So what? We all know the sky is falling.......
"Nobody gets promoted for filling potholes." I hadn't really thought about it along those lines, but probably a legitimate issue.
"Lord help me to be the person my dog thinks I am"
- unknown
All levels of government (and the public) seem to respond to concerns/issues only when they become a crisis. Human nature???
"America is a country which produces citizens who will cross the ocean to fight for democracy but won't cross the street to vote."
Author unknown
We can only hope mother nature is good to us.......
Bill Kiene (Boca Grande)
567 Barber Street
Sebastian, Florida 32958
Fly Fishing Travel Consultant
Certified FFF Casting Instructor
Email: billkiene63@gmail.com
Cell: 530/753-5267
Web: www.billkiene.com
Contact me for any reason........
______________________________________
I assume most of you have read Cadillac Desert so this should be no surprise as this nearly happened 35 years ago at Glen Canyon Dam. Imagine if that sucker went and then the spillway at Hoover Dam were in big trouble? In fact that is the only time in Hoover Dam's history water went over the spillway (March 1983). All the Bureau of Rec and Army Corp of Engineers Dams were built on Hydro runoff models that were even outdated 70 years ago. With the onset of climate change and with storm events such as this past winter it's just a matter of time before we have a catastrophe. Rain at 8,000' - 9,000' feet on 18-20' snowpack not good. I'd sure love to see what 50 year models CA Dept. of Water Resources Hydrologists are coming up with today.
No beast so fierce but knows some touch of pity
But I know none, and therefore am no beast
-William Shakespeare
I have been personally affected by this. My place of work is in the evacuation zone and I had to "drop everything" this past Sunday and head home for 3 days. Since then I've seen and heard lots of "armchair experts" pontificating about the lack of this, that, and the other thing in trying to lay blame on someone. I've even read that Gov. Brown has replaced the non Union workers on the auxiliary spillway repairs with Union Workers and that the aux. spillway WILL fail in the next week. All, as far as I can determine, are false. There's a lot of B.S. out there.
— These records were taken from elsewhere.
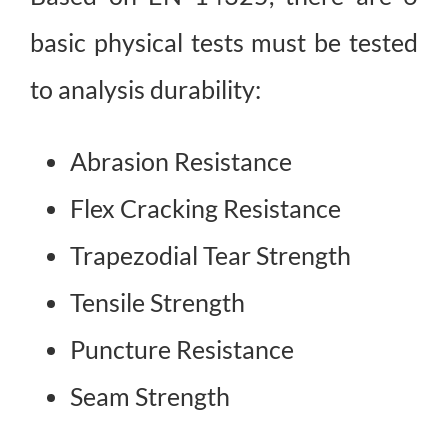
basic physical tests must be tested
to analysis durability:
Abrasion Resistance
Flex Cracking Resistance
Trapezodial Tear Strength
Tensile Strength
Puncture Resistance
Seam Strength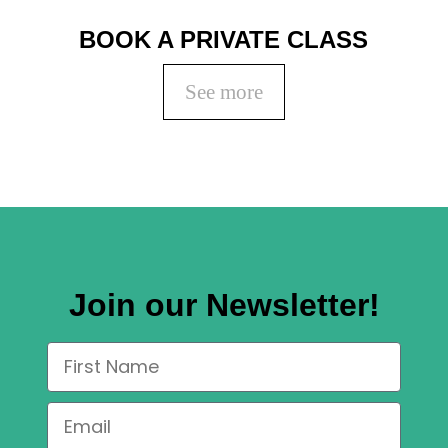
BOOK A PRIVATE CLASS
See more
Join our Newsletter!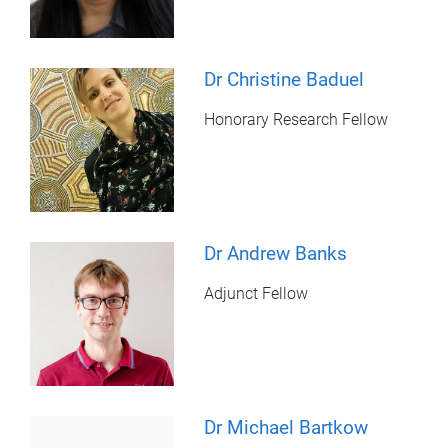
Dr Christine Baduel
Honorary Research Fellow
Dr Andrew Banks
Adjunct Fellow
Dr Michael Bartkow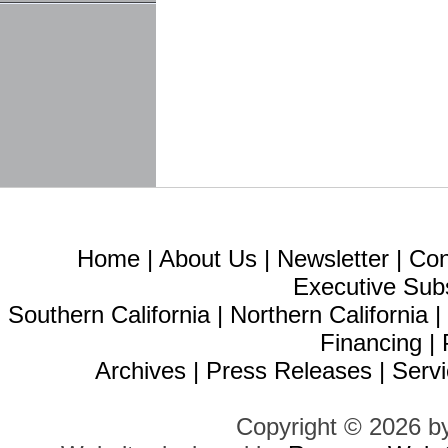
Home
|
About Us
|
Newsletter
|
Con
Executive Sub
Southern California
|
Northern California
Financing
|
Archives
|
Press Releases
|
Servi
Copyright © 2026 b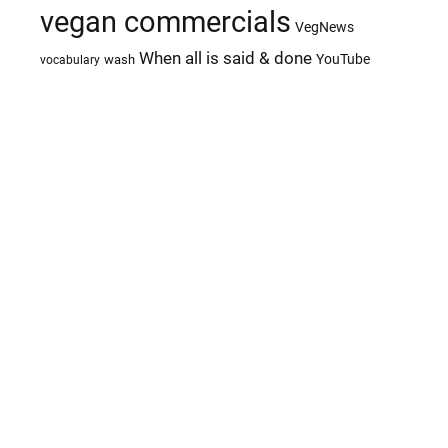
vegan commercials
VegNews
When all is said & done
YouTube
wash
vocabulary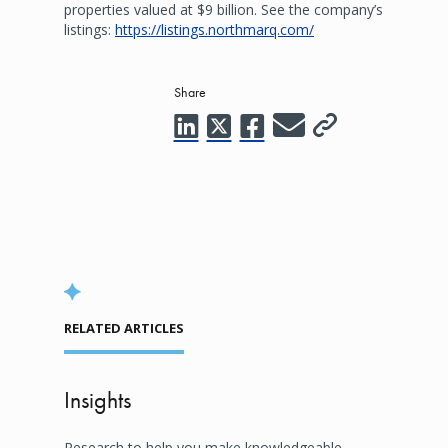
properties valued at $9 billion. See the company’s
listings:
https://listings.northmarq.com/
Share
RELATED ARTICLES
Insights
Research to help you make knowledgeable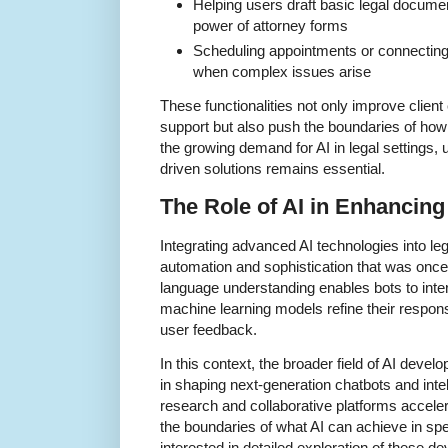
Helping users draft basic legal documen
power of attorney forms
Scheduling appointments or connecting c
when complex issues arise
These functionalities not only improve client
support but also push the boundaries of how 
the growing demand for AI in legal settings,
driven solutions remains essential.
The Role of AI in Enhancing
Integrating advanced AI technologies into lega
automation and sophistication that was once
language understanding enables bots to inte
machine learning models refine their respon
user feedback.
In this context, the broader field of AI devel
in shaping next-generation chatbots and inte
research and collaborative platforms accel
the boundaries of what AI can achieve in spe
interested in detailed exploration of these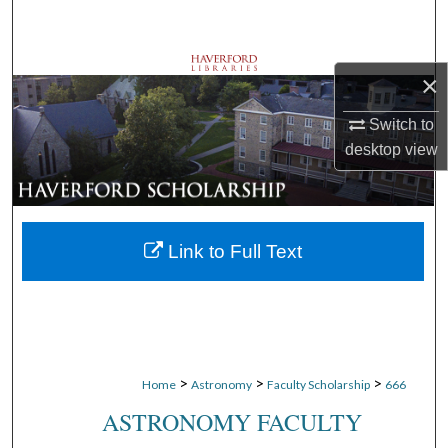
Search
Browse Departments
×
My Account
Switch to
desktop
view
About
Digital Commons Network™
Link to Full Text
>
>
>
Home
Astronomy
Faculty Scholarship
666
ASTRONOMY FACULTY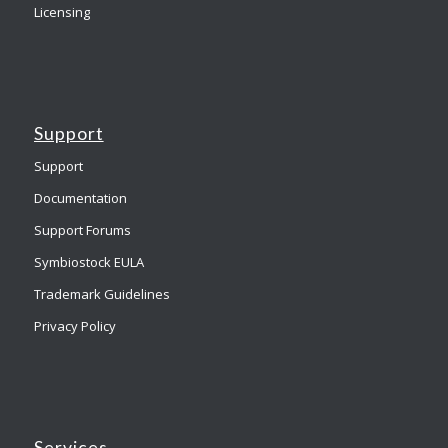
Licensing
Support
Support
Documentation
Support Forums
Symbiostock EULA
Trademark Guidelines
Privacy Policy
Services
On the Saturday that the spillway had started to fail I just happened to be talking to a engineer who was part of the team that does the inspection of the spillway (we were on a rock hounding trip). I asked him had they seen anything to be alarmed about (2013 was the inspection date) . He said no they had not. So the question came up, what the he** happened? He just said, "all dams and their auxiliary systems fail. It's just trying to predict when".
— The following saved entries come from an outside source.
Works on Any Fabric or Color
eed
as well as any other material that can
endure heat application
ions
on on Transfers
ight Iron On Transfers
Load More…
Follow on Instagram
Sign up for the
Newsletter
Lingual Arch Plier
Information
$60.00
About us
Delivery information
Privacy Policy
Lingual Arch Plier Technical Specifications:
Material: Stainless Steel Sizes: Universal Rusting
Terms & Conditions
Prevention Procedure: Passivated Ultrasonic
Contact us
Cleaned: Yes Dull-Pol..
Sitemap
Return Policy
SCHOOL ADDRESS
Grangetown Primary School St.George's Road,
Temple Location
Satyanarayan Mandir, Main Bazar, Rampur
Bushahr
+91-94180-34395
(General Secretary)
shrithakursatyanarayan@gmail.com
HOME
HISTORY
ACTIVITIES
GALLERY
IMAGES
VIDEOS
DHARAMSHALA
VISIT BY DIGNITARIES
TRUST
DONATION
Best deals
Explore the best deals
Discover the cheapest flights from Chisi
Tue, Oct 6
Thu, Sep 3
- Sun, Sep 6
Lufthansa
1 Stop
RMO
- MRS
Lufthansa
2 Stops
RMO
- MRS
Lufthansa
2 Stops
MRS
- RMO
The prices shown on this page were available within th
"For years, every time he stopped at the house to collect his paper money, it was the same routine. The old man in the wheelchair would ask him how he'd like it if he took him fishing and showed him a few things. He always said he'd like that.
When the old man finally passed away, his wife gave the kid a box of flies. He has them today, tucked away in a closet, never to be fished."
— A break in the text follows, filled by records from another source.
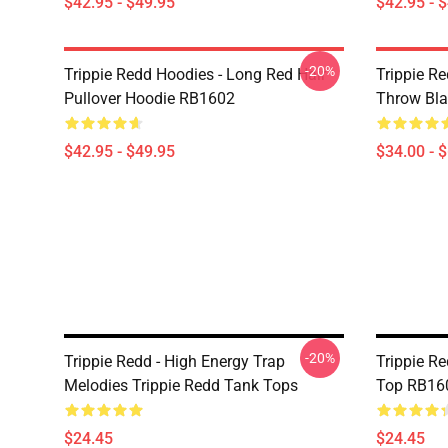
$42.95 - $49.95
$42.95 - 
-20%
Trippie Redd Hoodies - Long Red Hair
Trippie Re
Pullover Hoodie RB1602
Throw Bl
$42.95 - $49.95
$34.00 - 
-20%
Trippie Redd - High Energy Trap
Trippie R
Melodies Trippie Redd Tank Tops
Top RB16
$24.45
$24.45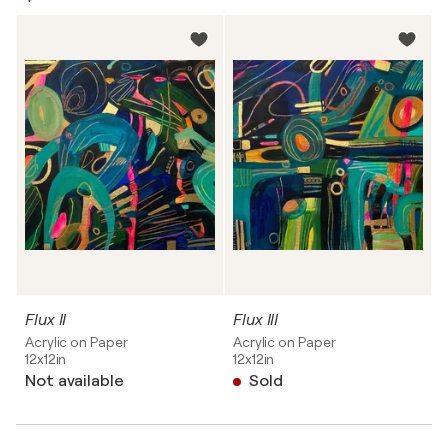
Flux II
Flux III
Acrylic on Paper
Acrylic on Paper
12x12in
12x12in
Not available
Sold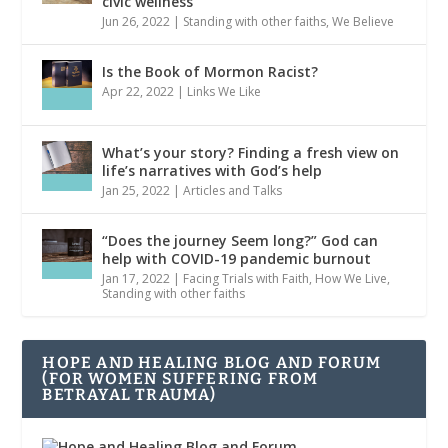
civic wellness
Jun 26, 2022
|
Standing with other faiths
,
We Believe
Is the Book of Mormon Racist?
Apr 22, 2022
|
Links We Like
What’s your story? Finding a fresh view on
life’s narratives with God’s help
Jan 25, 2022
|
Articles and Talks
“Does the journey Seem long?” God can
help with COVID-19 pandemic burnout
Jan 17, 2022
|
Facing Trials with Faith
,
How We Live
,
Standing with other faiths
HOPE AND HEALING BLOG AND FORUM
(FOR WOMEN SUFFERING FROM
BETRAYAL TRAUMA)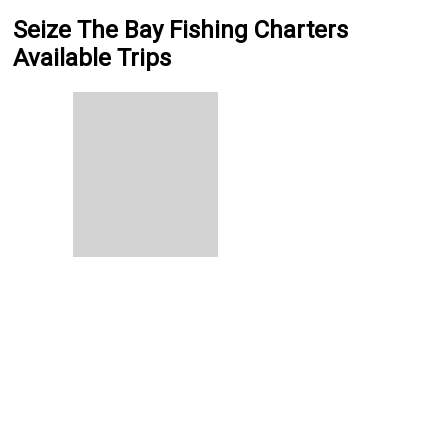
Seize The Bay Fishing Charters
Available Trips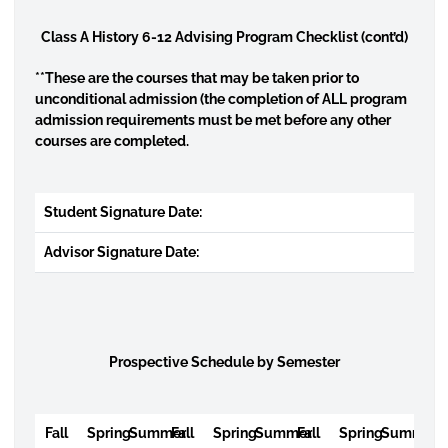
Class A History 6-12 Advising Program Checklist
(cont’d)
**These are the courses that may be taken prior to
unconditional admission (the completion of ALL program
admission requirements must be met before any other
courses are completed.
Student Signature Date:
Advisor Signature Date:
Prospective Schedule by Semester
Fall
Spring
Summer
Fall
Spring
Summer
Fall
Spring
Summer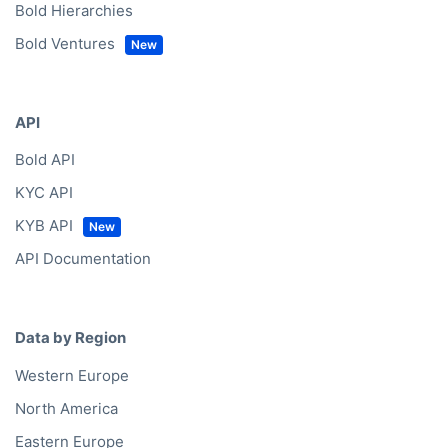
Bold Hierarchies
Bold Ventures
API
Bold API
KYC API
KYB API
API Documentation
Data by Region
Western Europe
North America
Eastern Europe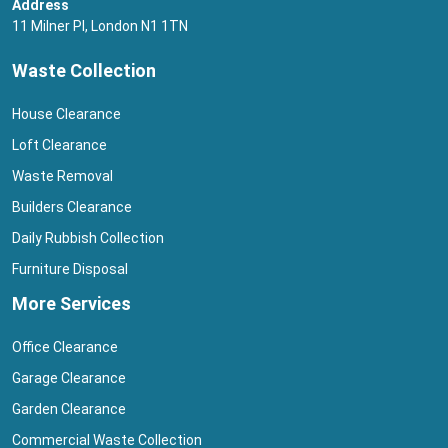
Address
11 Milner Pl, London N1 1TN
Waste Collection
House Clearance
Loft Clearance
Waste Removal
Builders Clearance
Daily Rubbish Collection
Furniture Disposal
More Services
Office Clearance
Garage Clearance
Garden Clearance
Commercial Waste Collection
Walt C.<---------------------------- not me, though I wish I had written it.
All of the misinformation aside, how does the statement, "all dams and their auxiliary systems fail. It's just trying to predict when" apply to the deferred maintenance question?? Seems a bit fatalistic but maybe I'm not understanding this correctly? In the case of the auxiliary systems at Oroville dam a recommendation by a regulator to armor the emergency spillway was apparently deferred and the result is actual economic and physical damage beyond the scope of the dam itself....
"America is a country which produces citizens who will cross the ocean to fight for democracy but won't cross the street to vote."
Author unknown
I was on the Board of Directors of SYRCL when we (and FOR and Sierra Club) pressed for armoring the dam. I clearly remember a diagram that showed the water flowing around the emergency spillway and eroding it. There of course were many chilling illustrations of water eroding through the raw dirt skirt below the spillway. These have all come to pass. The real foe here was NOT the State or the Feds, but the collective water agencies of Southern California who own >70% of the water in the reservoir and would have had to foot the bill. They protested vigorously and successfully that such expensive repairs weren't worth the effort. If their families lived in the flood plain they would have likely petitioned differently. But never mind infrastructure, we have a 20 billion dollar wall to build.